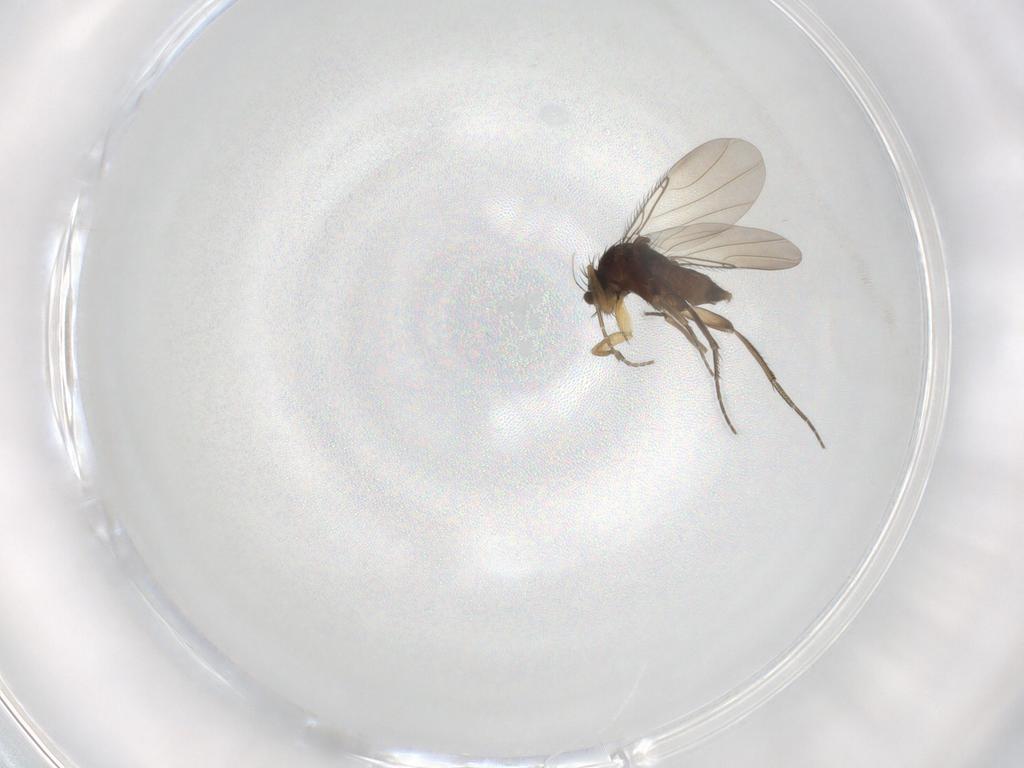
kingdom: Animalia
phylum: Arthropoda
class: Insecta
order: Diptera
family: Phoridae
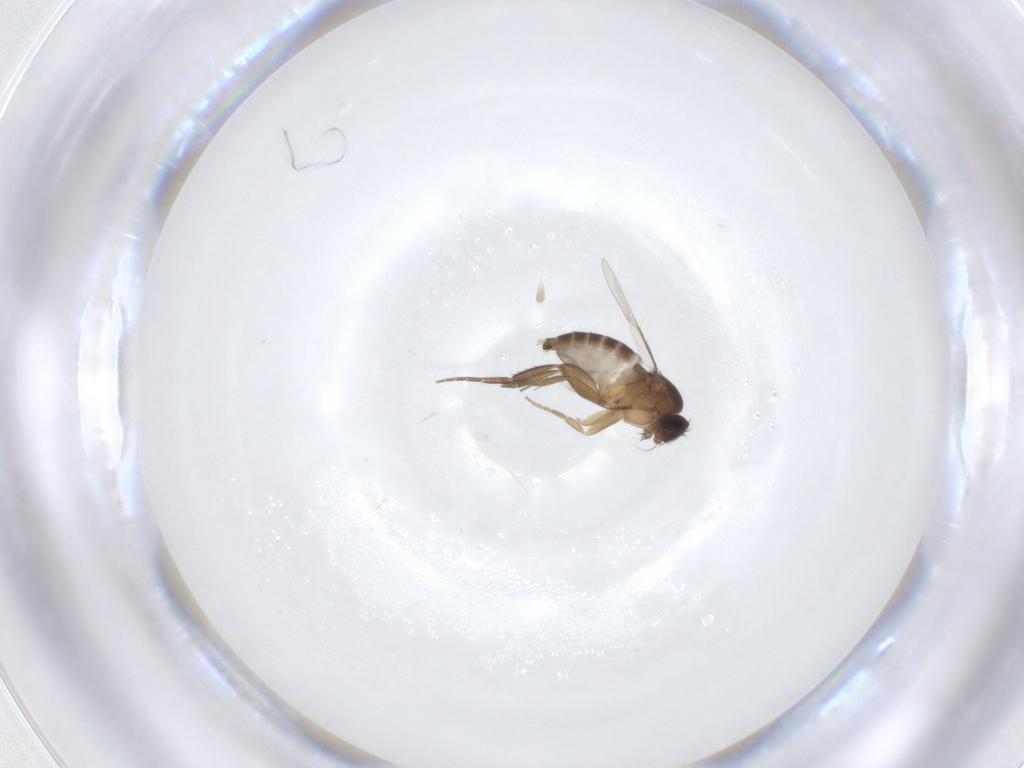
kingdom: Animalia
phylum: Arthropoda
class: Insecta
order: Diptera
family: Phoridae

-------------------------

**Problem to solve:** Express the lines of all the records above as one numbered list, omitting blank lines and leaving the pictures out.

**Solution to this task:**
1. kingdom: Animalia
2. phylum: Arthropoda
3. class: Insecta
4. order: Diptera
5. family: Phoridae
6. kingdom: Animalia
7. phylum: Arthropoda
8. class: Insecta
9. order: Diptera
10. family: Phoridae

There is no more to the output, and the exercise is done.